In this clip, photographer Eirik Johnson discusses the spirit of his series Sawdust Mountain, and explains how he tried to convey the way he sees “the relationship changing” between industries based on natural resources in the Northwest and the communities they created in a time of economic decline when these communities have to adjust. Johnson touches on his process from making the work to the sequencing of the photographs in order to tell a story, and how he tries to convey a beauty from these industry sites and a “tonal palette and mood” throughout the series.
A culmination of four years photographing throughout Oregon, Washington, and Northern California, Eirik Johnson: Sawdust Mountain focuses on the tenuous relationship between industries reliant upon natural resources and the communities they support. Timber and salmon are the bedrock of a regional Northwest identity, but the environmental impact of these industries is increasingly at odds with the contemporary ideal of sustainability.

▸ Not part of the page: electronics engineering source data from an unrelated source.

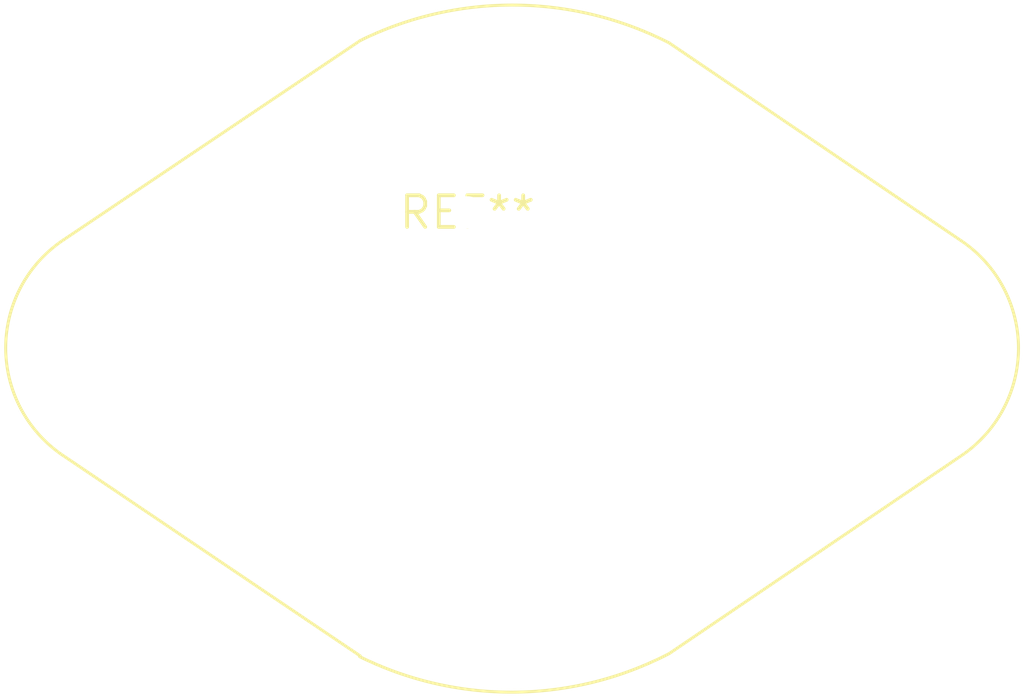
<source format=kicad_pcb>
(kicad_pcb (version 20240108) (generator pcbnew)

  (general
    (thickness 1.6)
  )

  (paper "A4")
  (layers
    (0 "F.Cu" signal)
    (31 "B.Cu" signal)
    (32 "B.Adhes" user "B.Adhesive")
    (33 "F.Adhes" user "F.Adhesive")
    (34 "B.Paste" user)
    (35 "F.Paste" user)
    (36 "B.SilkS" user "B.Silkscreen")
    (37 "F.SilkS" user "F.Silkscreen")
    (38 "B.Mask" user)
    (39 "F.Mask" user)
    (40 "Dwgs.User" user "User.Drawings")
    (41 "Cmts.User" user "User.Comments")
    (42 "Eco1.User" user "User.Eco1")
    (43 "Eco2.User" user "User.Eco2")
    (44 "Edge.Cuts" user)
    (45 "Margin" user)
    (46 "B.CrtYd" user "B.Courtyard")
    (47 "F.CrtYd" user "F.Courtyard")
    (48 "B.Fab" user)
    (49 "F.Fab" user)
    (50 "User.1" user)
    (51 "User.2" user)
    (52 "User.3" user)
    (53 "User.4" user)
    (54 "User.5" user)
    (55 "User.6" user)
    (56 "User.7" user)
    (57 "User.8" user)
    (58 "User.9" user)
  )

  (setup
    (pad_to_mask_clearance 0)
    (pcbplotparams
      (layerselection 0x00010fc_ffffffff)
      (plot_on_all_layers_selection 0x0000000_00000000)
      (disableapertmacros false)
      (usegerberextensions false)
      (usegerberattributes false)
      (usegerberadvancedattributes false)
      (creategerberjobfile false)
      (dashed_line_dash_ratio 12.000000)
      (dashed_line_gap_ratio 3.000000)
      (svgprecision 4)
      (plotframeref false)
      (viasonmask false)
      (mode 1)
      (useauxorigin false)
      (hpglpennumber 1)
      (hpglpenspeed 20)
      (hpglpendiameter 15.000000)
      (dxfpolygonmode false)
      (dxfimperialunits false)
      (dxfusepcbnewfont false)
      (psnegative false)
      (psa4output false)
      (plotreference false)
      (plotvalue false)
      (plotinvisibletext false)
      (sketchpadsonfab false)
      (subtractmaskfromsilk false)
      (outputformat 1)
      (mirror false)
      (drillshape 1)
      (scaleselection 1)
      (outputdirectory "")
    )
  )

  (net 0 "")

  (footprint "TO-3" (layer "F.Cu") (at 0 0))

)

</source>
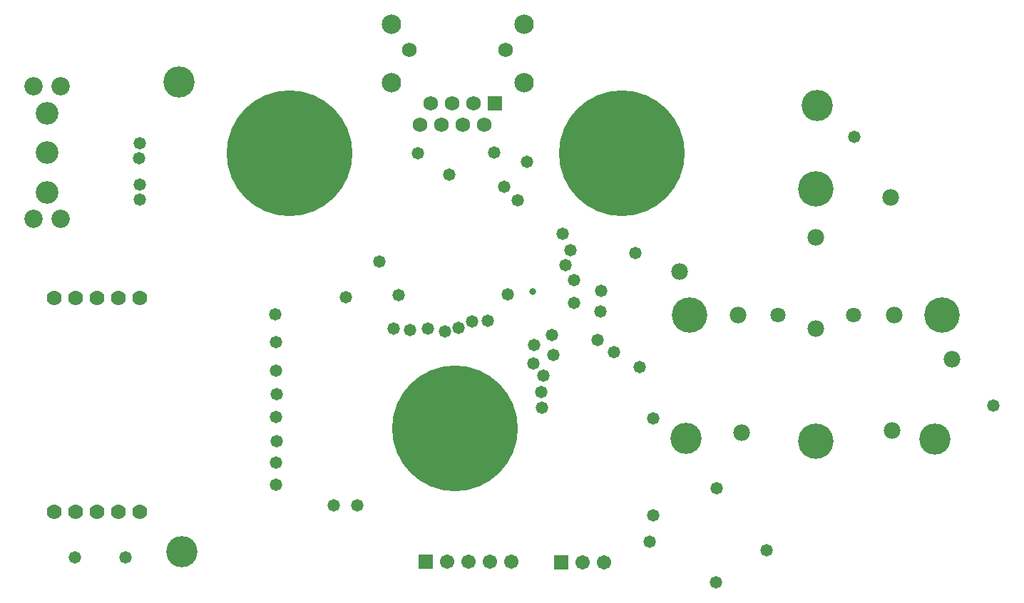
<source format=gbs>
G04*
G04 #@! TF.GenerationSoftware,Altium Limited,Altium Designer,18.1.9 (240)*
G04*
G04 Layer_Color=16711935*
%FSLAX44Y44*%
%MOMM*%
G71*
G01*
G75*
%ADD29C,1.7032*%
%ADD30R,1.7032X1.7032*%
%ADD31C,4.2032*%
%ADD32C,1.8032*%
%ADD33C,1.9812*%
%ADD34C,2.1844*%
%ADD35C,2.6924*%
%ADD36C,1.7780*%
%ADD37C,2.3032*%
%ADD38C,1.7272*%
%ADD39C,1.7532*%
%ADD40R,1.7532X1.7532*%
%ADD41C,14.9352*%
%ADD42C,3.7084*%
%ADD43C,1.4732*%
%ADD44C,0.8382*%
D29*
X822706Y65278D02*
D03*
X797306D02*
D03*
X712724Y65786D02*
D03*
X687324D02*
D03*
X661924D02*
D03*
X636524D02*
D03*
D30*
X771906Y65278D02*
D03*
X611124Y65786D02*
D03*
D31*
X1074632Y208648D02*
D03*
Y508648D02*
D03*
X924632Y358648D02*
D03*
X1224632D02*
D03*
D32*
X1029632D02*
D03*
X1119632D02*
D03*
D33*
X1074632Y342948D02*
D03*
X982032Y358648D02*
D03*
X1167232D02*
D03*
X1074632Y451248D02*
D03*
X1163332Y498348D02*
D03*
X1236232Y306648D02*
D03*
X1165332Y221948D02*
D03*
X985932Y218948D02*
D03*
X913032Y410648D02*
D03*
D34*
X177444Y472684D02*
D03*
X145644D02*
D03*
X145644Y630184D02*
D03*
X177444Y630184D02*
D03*
D35*
X161544Y504434D02*
D03*
Y598434D02*
D03*
Y551434D02*
D03*
D36*
X271780Y379476D02*
D03*
X246380D02*
D03*
X220980D02*
D03*
X195580D02*
D03*
X170180D02*
D03*
Y125476D02*
D03*
X195580D02*
D03*
X220980D02*
D03*
X246380D02*
D03*
X271780D02*
D03*
D37*
X727964Y704342D02*
D03*
X570484Y635000D02*
D03*
X727964D02*
D03*
X570484Y704342D02*
D03*
D38*
X706374Y673862D02*
D03*
X592074D02*
D03*
D39*
X642874Y610362D02*
D03*
X617474D02*
D03*
X668274D02*
D03*
X680974Y584962D02*
D03*
X655574D02*
D03*
X604774D02*
D03*
X630174D02*
D03*
D40*
X693674Y610362D02*
D03*
D41*
X843788Y551180D02*
D03*
X449834D02*
D03*
X646176Y224536D02*
D03*
D42*
X1076198Y607822D02*
D03*
X1215898Y211582D02*
D03*
X318516Y635254D02*
D03*
X919869Y212344D02*
D03*
X321310Y77724D02*
D03*
D43*
X255016Y71120D02*
D03*
X194564D02*
D03*
X787654Y399888D02*
D03*
X787400Y372784D02*
D03*
X819404Y387858D02*
D03*
X708406Y383032D02*
D03*
X665988Y351536D02*
D03*
X650494Y343662D02*
D03*
X634238Y339598D02*
D03*
X739140Y301279D02*
D03*
X739902Y322834D02*
D03*
X761380Y334772D02*
D03*
X762762Y311658D02*
D03*
X750615Y286766D02*
D03*
X748493Y267462D02*
D03*
X749300Y248666D02*
D03*
X573024Y342504D02*
D03*
X516636Y379730D02*
D03*
X692912Y551942D02*
D03*
X602234Y550672D02*
D03*
X433578Y292862D02*
D03*
X433324Y326644D02*
D03*
X432308Y359918D02*
D03*
X434340Y265176D02*
D03*
X433832Y237490D02*
D03*
X434086Y209042D02*
D03*
X433324Y183642D02*
D03*
Y157480D02*
D03*
X530352Y132588D02*
D03*
X502158D02*
D03*
X271780Y495554D02*
D03*
X271272Y545338D02*
D03*
X731266Y540512D02*
D03*
X860298Y432054D02*
D03*
X1120140Y570230D02*
D03*
X1285240Y250952D02*
D03*
X1015746Y79502D02*
D03*
X957072Y153162D02*
D03*
X881380Y235966D02*
D03*
X815340Y329184D02*
D03*
X818896Y362712D02*
D03*
X834898Y314452D02*
D03*
X877062Y89274D02*
D03*
X881126Y120650D02*
D03*
X685038Y352044D02*
D03*
X956056Y41148D02*
D03*
X613664Y342900D02*
D03*
X592328Y341122D02*
D03*
X579374Y382778D02*
D03*
X864870Y297180D02*
D03*
X773430Y455422D02*
D03*
X638810Y525526D02*
D03*
X782828Y435610D02*
D03*
X777240Y417830D02*
D03*
X720344Y495300D02*
D03*
X704342Y511556D02*
D03*
X556514Y422656D02*
D03*
X271914Y513976D02*
D03*
X271406Y562998D02*
D03*
D44*
X738378Y386588D02*
D03*
M02*

</source>
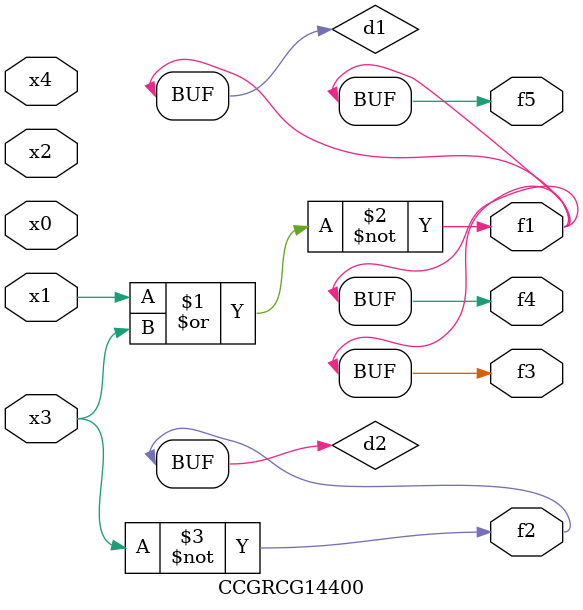
<source format=v>
module CCGRCG14400(
	input x0, x1, x2, x3, x4,
	output f1, f2, f3, f4, f5
);

	wire d1, d2;

	nor (d1, x1, x3);
	not (d2, x3);
	assign f1 = d1;
	assign f2 = d2;
	assign f3 = d1;
	assign f4 = d1;
	assign f5 = d1;
endmodule

</source>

The exhibition and accompanying Aperture book of the same title reveal a landscape imbued with an uncertain future—no longer the region of boomtowns built upon the riches of massive old growth forests. The exhibition, curated by Elizabeth A. Brown, Chief Curator, Henry Art Gallery, Seattle, is on view at Aperture Gallery in New York through June 10, 2010.
Eirik Johnson’s (born in Seattle, 1974) work has been exhibited at venues such as the Museum of Contemporary Photography, Chicago, and George Eastman House, Rochester, New York. He has received several awards, including the Santa Fe Prize (2005) and a William J. Fulbright Grant to travel to Peru (1999–2000). His work is held in the collections of the Museum of Contemporary Photography, Chicago; National Fulbright Foundation; and Joseph and Elaine Monsen. His first monograph, Borderlands, was published in 2005. Johnson is represented by G. Gibson Gallery, Seattle, and Rena Bransten Gallery, San Francisco; he is an assistant professor of photography at Massachusetts College of Art and Design in Boston, where he resides.